TEXT -
- - -
# 350 Legend reload data



## saugeyesam

Is anyone handloading the 350 yet? I have components, but load data is non-existent. Trying to find data for Hornady 127gr XTP AND 165gr FTX bullets. I already had H110 powder which Guns and Ammo magazine had listed with a few other powders as suitable for the 350, so I'm going to start with that for now. 
Any help would be greatly appreciated.


----------



## fireline

Take Aim at Rifle Reloading Data | Hodgdon Reloading


Find what you need in four easy steps. Select your cartridge type from the drop-down list. Then select your bullet weight, powder manufacturer and powder type. If you're unsure, or just want options, check as many boxes as you'd like. Click "Get Data" to view results.




www.hodgdonreloading.com






I use this site all the time


----------



## Spaniel235

thank you for the site...


----------



## saugeyesam

Thanks! I found what I was looking for. They sure don't make it easy lol

Sent from my SM-G973U using Tapatalk


----------



## fastwater

saugeyesam said:


> Thanks! I found what I was looking for. They sure don't make it easy lol
> 
> Sent from my SM-G973U using Tapatalk


Care to share your info?
Thanks in advance.


----------



## saugeyesam

fastwater said:


> Care to share your info?
> Thanks in advance.


I ordered this from Hodgdon. It has a few different loads with different bullets and powders. I took the load data for the Hornady 170grn SP and came up with a load for the Hornady 165grn FTX. I have some 147grn Hornady XTP's that I might load but I'm worried they might not perform well on deer at the velocities listed. I just know the 170grn Federal Soft Points I shot my 8pt with last year didn't open like it should have. It basically punched a hole in and out I found the bullet lodged in a half rotten log directly behind where the buck was standing. It was virtually intact except for some minor deformation on the nose and I think that was from hitting the log. I shot that deer at about 35 to 40 yards. I am a firm believer that at that close of range traveling at that velocity the bullet never expanded. Aside from punching through the deers heart there was very little tissue damage around both the entry and exit wounds. I was disappointed with that ammo performance to say the least. Even though it did kill the deer. I don't know... I've read about how this round drops deer in it's tracks... im just wondering if maybe a different bullet would make a difference.
- - -
RECORDS SHOWN -

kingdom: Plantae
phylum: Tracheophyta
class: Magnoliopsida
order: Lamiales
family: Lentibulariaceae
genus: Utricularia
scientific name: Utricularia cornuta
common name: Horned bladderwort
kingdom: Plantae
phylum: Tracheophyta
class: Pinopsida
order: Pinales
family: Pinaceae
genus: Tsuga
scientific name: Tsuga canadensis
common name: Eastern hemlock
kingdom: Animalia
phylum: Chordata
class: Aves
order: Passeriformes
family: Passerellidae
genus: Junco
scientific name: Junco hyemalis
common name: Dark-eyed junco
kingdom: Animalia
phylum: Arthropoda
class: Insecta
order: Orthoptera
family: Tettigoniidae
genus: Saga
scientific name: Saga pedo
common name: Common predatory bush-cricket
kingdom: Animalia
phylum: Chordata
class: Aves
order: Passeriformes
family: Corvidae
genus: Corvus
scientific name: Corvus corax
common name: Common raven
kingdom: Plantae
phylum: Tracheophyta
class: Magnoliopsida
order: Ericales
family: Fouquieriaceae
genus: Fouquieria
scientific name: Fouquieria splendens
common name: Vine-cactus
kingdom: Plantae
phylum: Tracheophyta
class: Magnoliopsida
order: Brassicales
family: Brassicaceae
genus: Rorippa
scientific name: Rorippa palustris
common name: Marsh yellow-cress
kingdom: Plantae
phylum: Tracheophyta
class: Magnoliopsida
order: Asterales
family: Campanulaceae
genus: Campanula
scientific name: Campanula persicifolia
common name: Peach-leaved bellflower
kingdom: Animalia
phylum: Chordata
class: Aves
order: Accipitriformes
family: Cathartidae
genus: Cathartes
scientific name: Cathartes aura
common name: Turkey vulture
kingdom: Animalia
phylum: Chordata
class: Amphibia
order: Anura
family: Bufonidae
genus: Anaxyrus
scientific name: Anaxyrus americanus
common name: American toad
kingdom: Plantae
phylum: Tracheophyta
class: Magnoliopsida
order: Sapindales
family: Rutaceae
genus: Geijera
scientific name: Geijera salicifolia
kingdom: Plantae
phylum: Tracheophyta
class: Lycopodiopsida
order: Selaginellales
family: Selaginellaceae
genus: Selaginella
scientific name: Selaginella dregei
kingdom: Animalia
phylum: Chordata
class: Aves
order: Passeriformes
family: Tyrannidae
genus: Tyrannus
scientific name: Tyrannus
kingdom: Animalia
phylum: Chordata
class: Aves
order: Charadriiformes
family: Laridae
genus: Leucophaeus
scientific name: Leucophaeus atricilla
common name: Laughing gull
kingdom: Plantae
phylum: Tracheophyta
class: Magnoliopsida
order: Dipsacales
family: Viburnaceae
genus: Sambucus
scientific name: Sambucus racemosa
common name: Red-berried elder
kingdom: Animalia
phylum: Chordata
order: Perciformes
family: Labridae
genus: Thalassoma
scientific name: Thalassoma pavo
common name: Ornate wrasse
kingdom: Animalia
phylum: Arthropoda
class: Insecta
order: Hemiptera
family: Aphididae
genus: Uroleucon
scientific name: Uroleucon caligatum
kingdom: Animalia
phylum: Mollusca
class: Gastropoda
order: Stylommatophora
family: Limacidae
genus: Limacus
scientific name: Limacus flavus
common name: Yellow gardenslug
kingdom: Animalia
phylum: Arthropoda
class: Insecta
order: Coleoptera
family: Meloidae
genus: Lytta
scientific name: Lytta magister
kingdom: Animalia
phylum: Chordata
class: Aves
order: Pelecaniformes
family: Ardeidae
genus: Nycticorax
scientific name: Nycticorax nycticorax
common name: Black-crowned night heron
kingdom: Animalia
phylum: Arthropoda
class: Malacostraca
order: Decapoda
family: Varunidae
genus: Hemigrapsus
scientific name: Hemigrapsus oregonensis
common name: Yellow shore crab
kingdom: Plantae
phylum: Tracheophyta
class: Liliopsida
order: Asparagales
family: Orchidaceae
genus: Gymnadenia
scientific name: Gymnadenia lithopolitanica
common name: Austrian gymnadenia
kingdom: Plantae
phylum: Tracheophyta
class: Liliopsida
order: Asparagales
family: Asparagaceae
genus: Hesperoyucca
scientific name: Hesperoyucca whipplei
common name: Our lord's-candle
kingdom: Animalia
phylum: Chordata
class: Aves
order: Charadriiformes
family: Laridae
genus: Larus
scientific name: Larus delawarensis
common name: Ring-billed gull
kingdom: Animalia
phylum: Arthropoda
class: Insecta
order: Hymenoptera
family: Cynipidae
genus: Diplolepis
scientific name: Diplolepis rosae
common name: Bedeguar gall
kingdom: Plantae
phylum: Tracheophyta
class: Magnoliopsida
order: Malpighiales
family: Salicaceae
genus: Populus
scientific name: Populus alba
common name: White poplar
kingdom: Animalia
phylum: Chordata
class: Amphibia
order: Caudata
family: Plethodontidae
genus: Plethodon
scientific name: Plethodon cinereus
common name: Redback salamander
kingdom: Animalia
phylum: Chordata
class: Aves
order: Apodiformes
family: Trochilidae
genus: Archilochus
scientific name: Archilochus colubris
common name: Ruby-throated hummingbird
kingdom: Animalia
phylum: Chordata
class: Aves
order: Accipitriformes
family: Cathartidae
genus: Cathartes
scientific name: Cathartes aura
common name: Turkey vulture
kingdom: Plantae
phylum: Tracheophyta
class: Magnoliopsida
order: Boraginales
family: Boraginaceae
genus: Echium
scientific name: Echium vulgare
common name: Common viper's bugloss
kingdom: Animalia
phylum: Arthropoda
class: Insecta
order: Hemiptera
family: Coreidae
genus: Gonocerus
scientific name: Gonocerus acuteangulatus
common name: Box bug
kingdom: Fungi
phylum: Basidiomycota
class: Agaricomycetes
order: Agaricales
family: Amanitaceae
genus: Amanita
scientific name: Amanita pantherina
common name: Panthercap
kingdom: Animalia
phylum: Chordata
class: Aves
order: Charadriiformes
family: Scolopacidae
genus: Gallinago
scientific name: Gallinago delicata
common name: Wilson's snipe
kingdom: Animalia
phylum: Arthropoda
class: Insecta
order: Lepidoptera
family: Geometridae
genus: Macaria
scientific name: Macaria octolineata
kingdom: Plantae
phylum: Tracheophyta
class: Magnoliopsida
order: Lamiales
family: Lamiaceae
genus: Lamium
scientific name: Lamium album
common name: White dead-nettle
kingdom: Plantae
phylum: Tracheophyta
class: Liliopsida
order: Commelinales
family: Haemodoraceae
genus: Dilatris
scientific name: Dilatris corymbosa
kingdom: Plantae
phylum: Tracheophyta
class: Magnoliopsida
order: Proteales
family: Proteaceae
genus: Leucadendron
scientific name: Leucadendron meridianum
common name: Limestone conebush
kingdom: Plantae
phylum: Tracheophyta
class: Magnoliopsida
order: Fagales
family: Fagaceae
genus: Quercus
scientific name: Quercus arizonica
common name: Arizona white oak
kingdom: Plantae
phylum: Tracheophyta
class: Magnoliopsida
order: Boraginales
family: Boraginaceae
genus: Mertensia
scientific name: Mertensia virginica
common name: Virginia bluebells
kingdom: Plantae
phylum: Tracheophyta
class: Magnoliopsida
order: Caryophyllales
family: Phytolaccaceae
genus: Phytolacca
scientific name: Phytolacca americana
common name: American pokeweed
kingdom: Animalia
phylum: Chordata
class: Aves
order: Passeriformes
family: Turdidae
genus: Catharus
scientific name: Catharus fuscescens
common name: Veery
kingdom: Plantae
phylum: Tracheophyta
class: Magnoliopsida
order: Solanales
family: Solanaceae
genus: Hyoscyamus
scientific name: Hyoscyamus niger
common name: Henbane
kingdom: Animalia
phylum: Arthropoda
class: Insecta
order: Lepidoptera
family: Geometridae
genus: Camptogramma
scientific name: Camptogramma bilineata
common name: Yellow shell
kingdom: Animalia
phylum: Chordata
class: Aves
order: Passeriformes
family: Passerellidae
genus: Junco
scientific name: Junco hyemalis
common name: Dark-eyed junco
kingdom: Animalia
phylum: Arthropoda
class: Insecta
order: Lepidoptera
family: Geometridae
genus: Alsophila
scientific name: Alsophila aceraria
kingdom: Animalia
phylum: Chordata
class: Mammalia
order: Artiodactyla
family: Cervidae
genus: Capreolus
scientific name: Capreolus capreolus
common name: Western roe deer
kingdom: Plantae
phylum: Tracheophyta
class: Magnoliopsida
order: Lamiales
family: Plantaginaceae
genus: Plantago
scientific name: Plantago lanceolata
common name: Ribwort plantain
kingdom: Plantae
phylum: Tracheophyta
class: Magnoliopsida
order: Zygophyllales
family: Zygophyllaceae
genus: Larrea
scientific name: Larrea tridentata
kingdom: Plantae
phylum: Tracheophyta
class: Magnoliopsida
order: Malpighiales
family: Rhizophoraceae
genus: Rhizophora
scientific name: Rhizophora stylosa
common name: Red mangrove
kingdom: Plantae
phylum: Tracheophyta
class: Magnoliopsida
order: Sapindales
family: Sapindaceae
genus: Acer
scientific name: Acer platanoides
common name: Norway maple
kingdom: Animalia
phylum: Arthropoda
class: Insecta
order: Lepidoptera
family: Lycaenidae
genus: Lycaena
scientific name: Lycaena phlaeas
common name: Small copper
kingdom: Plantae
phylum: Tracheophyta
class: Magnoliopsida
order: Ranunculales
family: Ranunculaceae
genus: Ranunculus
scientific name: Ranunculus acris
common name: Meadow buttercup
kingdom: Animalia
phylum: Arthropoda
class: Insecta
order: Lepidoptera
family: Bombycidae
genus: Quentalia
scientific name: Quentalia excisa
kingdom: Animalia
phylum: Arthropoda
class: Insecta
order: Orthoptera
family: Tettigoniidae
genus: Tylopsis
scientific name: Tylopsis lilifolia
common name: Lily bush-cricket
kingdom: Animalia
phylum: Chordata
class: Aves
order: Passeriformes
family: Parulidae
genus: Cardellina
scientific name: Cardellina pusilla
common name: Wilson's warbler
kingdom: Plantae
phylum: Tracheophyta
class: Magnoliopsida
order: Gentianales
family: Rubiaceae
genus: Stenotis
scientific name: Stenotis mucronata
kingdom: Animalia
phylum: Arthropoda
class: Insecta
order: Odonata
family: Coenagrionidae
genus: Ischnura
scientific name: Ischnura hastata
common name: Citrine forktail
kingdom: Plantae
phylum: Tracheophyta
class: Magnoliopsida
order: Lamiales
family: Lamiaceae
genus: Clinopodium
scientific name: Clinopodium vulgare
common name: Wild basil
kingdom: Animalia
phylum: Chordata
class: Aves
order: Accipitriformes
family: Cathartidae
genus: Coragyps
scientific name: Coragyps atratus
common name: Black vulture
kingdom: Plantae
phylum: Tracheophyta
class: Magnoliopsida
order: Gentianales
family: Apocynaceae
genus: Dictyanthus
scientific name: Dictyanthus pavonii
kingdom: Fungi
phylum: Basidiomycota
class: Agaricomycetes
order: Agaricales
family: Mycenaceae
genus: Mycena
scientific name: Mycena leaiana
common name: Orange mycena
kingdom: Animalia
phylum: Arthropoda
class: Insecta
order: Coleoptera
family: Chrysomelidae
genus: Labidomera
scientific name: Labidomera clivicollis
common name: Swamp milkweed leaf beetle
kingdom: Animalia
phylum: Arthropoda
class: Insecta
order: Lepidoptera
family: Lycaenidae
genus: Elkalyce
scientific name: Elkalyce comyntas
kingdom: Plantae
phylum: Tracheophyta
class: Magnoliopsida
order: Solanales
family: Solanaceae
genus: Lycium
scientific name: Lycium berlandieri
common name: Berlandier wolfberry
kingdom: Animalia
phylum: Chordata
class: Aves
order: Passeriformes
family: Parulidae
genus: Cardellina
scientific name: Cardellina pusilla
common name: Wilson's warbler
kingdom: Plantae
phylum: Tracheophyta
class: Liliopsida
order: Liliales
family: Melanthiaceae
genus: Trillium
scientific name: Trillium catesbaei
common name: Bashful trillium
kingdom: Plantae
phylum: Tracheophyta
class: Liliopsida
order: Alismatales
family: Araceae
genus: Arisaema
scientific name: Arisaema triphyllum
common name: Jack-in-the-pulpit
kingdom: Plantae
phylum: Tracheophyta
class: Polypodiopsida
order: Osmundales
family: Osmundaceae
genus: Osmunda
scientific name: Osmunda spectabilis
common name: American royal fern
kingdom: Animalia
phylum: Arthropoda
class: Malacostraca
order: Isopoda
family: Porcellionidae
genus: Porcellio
- - -
TASKS -
(a) In the 350 Legend thread, which powder did saugeyesam say he already had?
(b) Copy out the lines of the listing starting with the line with "family: Bufonidae" and going on through the line with "order: Stylommatophora".
The 350 Legend thread and the listing were drawn from separate sources.

TASK RESPONSES -
(a) H110

(b)
family: Bufonidae
genus: Anaxyrus
scientific name: Anaxyrus americanus
common name: American toad
kingdom: Plantae
phylum: Tracheophyta
class: Magnoliopsida
order: Sapindales
family: Rutaceae
genus: Geijera
scientific name: Geijera salicifolia
kingdom: Plantae
phylum: Tracheophyta
class: Lycopodiopsida
order: Selaginellales
family: Selaginellaceae
genus: Selaginella
scientific name: Selaginella dregei
kingdom: Animalia
phylum: Chordata
class: Aves
order: Passeriformes
family: Tyrannidae
genus: Tyrannus
scientific name: Tyrannus
kingdom: Animalia
phylum: Chordata
class: Aves
order: Charadriiformes
family: Laridae
genus: Leucophaeus
scientific name: Leucophaeus atricilla
common name: Laughing gull
kingdom: Plantae
phylum: Tracheophyta
class: Magnoliopsida
order: Dipsacales
family: Viburnaceae
genus: Sambucus
scientific name: Sambucus racemosa
common name: Red-berried elder
kingdom: Animalia
phylum: Chordata
order: Perciformes
family: Labridae
genus: Thalassoma
scientific name: Thalassoma pavo
common name: Ornate wrasse
kingdom: Animalia
phylum: Arthropoda
class: Insecta
order: Hemiptera
family: Aphididae
genus: Uroleucon
scientific name: Uroleucon caligatum
kingdom: Animalia
phylum: Mollusca
class: Gastropoda
order: Stylommatophora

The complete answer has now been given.